For successful management of ulcerative keratitis, the primary cause of the ulcer should be identified and removed. Superficial uncomplicated corneal ulcer can resolve with topical antibiotic therapy three to four times daily to prevent secondary bacterial infection¹.

Combination ophthalmic preparations (such as neomycin, bacitracin and polymyxin B), erythromycin or oxytetracycline are good antimicrobial election. A mydriatic agent (1% atropine or tropicamide) is applied topically once or twice daily to control ciliary muscle spasm and the ocular discomfort associated with secondary uveitis¹. Without a persistent underlying cause, a superficial ulcer should heal within two to six days^1,3.

Corneal ulcers extending to the corneal stroma can be classified as progressive and non-progressive (Figure 3).

Non-progressive can generally be managed in the same way as superficial ulcers after culture and sensitivity results. This usually involves a secondary microbial infection. Surgical intervention is indicated in deep corneal ulceration; depth of corneal lesion is 50% of the corneal thickness.

In progressive deep stromal ulcers, antibiotic selection is made on the basis of cytology, culture and susceptibility test results. If the ulcer is becoming deeper or melting is present, aggressive topical antibiotic therapy every one to two hours is recommended with an antibiotic that covers Gram-negative rods (such as P aeruginosa) and Gram-positive cocci (such as Staphylococcus and Streptococcus species) while culture results are pending.

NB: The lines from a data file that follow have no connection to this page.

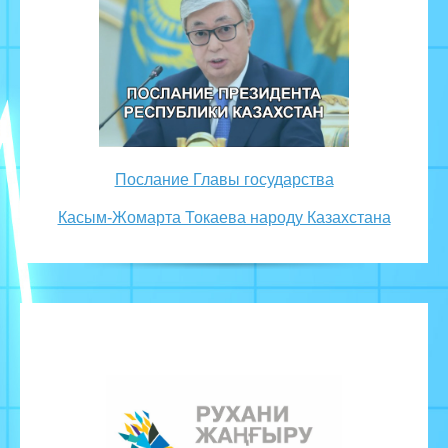
Послание Главы государства
Касым-Жомарта Токаева народу Казахстана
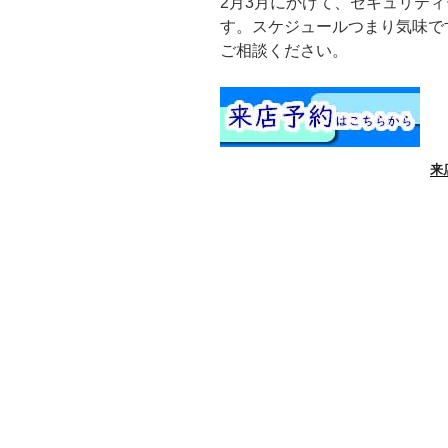
2月3月にかけて、セキュリテ
す。スケジュールつまり気味で
ご相談ください。
来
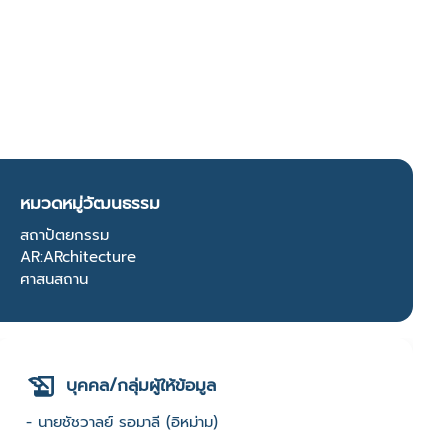
หมวดหมู่วัฒนธรรม
สถาปัตยกรรม
AR:ARchitecture
ศาสนสถาน
บุคคล/กลุ่มผู้ให้ข้อมูล
- นายชัชวาลย์ รอมาลี (อิหม่าม)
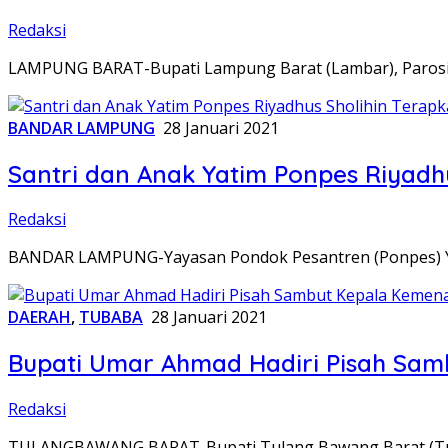
Redaksi
LAMPUNG BARAT-Bupati Lampung Barat (Lambar), Parosil
BANDAR LAMPUNG
28 Januari 2021
Santri dan Anak Yatim Ponpes Riyadh
Redaksi
BANDAR LAMPUNG-Yayasan Pondok Pesantren (Ponpes) Yat
DAERAH
,
TUBABA
28 Januari 2021
Bupati Umar Ahmad Hadiri Pisah Sa
Redaksi
TULANGBAWANG BARAT-Bupati Tulang Bawang Barat (Tub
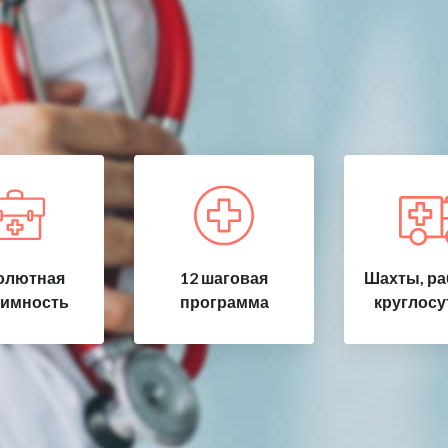
олютная
12 шаговая
Шахты, ра
имность
программа
круглосу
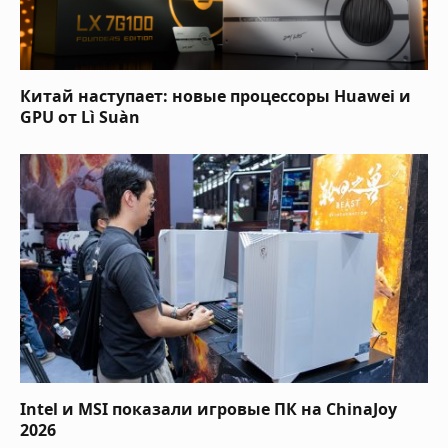
Китай наступает: новые процессоры Huawei и
GPU от Lì Suàn
Intel и MSI показали игровые ПК на ChinaJoy
2026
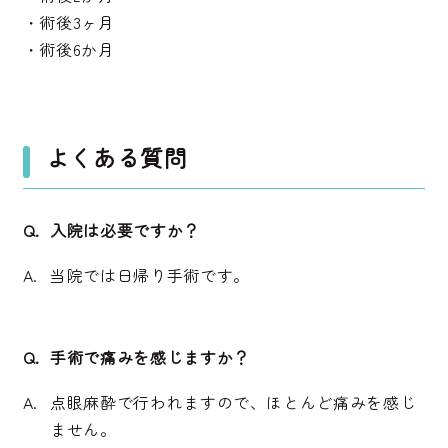
・術後3ヶ月
・術後6か月
よくある質問
入院は必要ですか？
当院では日帰り手術です。
手術で痛みを感じますか？
点眼麻酔で行われますので、ほとんど痛みを感じ
ません。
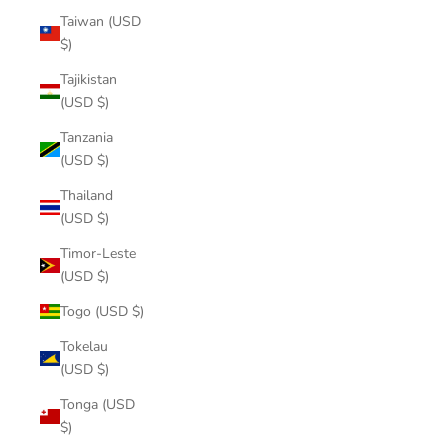
Taiwan (USD
$)
Tajikistan
(USD $)
Tanzania
(USD $)
Thailand
(USD $)
Timor-Leste
(USD $)
Togo (USD $)
Tokelau
(USD $)
Tonga (USD
$)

Good empiric choices would be late-generation fluoroquinolone (such as moxifloxacin) or a combination therapy with an early generation fluoroquinolone (such as ofloxacin) or aminoglycoside (such as tobramycin), in addition to a first-generation cephalosporin (such as cefazolin) or triple antibiotic are good empiric choices¹ (Table 1). Topical anticollagenase-antiprotinase preparations are also recommended in most cases of progressive ulcerative keratitis¹.

Only a few reports exist in veterinary medicine about the use of cytopathology in domestic animals⁷. Despite this, cytobrush is the most common technique to assess exfoliation of the ocular surface.

In one study, the use of impression cytology (IC) was compared to cytobrush. IC was found to be a simple, minimally invasive technique, and less time consuming than the cytobrush technique⁷. IC provides information about topography, cellular pattern, and the relationship between epithelial cells and other cellular components. However, the processing of the filter, including mounting the slides, requires more technical expertise.

The most important goals of corneal treatment are to preserve or improve the quality and quantity of light entering the eye in the presence of corneal opacities¹. Cytologic specimens from bacterial keratitis are characterised by the presence of neutrophils and they are often degenerate⁸. The most common bacteria are Staphylococcus, Streptococcus and Pseudomonas species⁸ (Figures 4 and 5).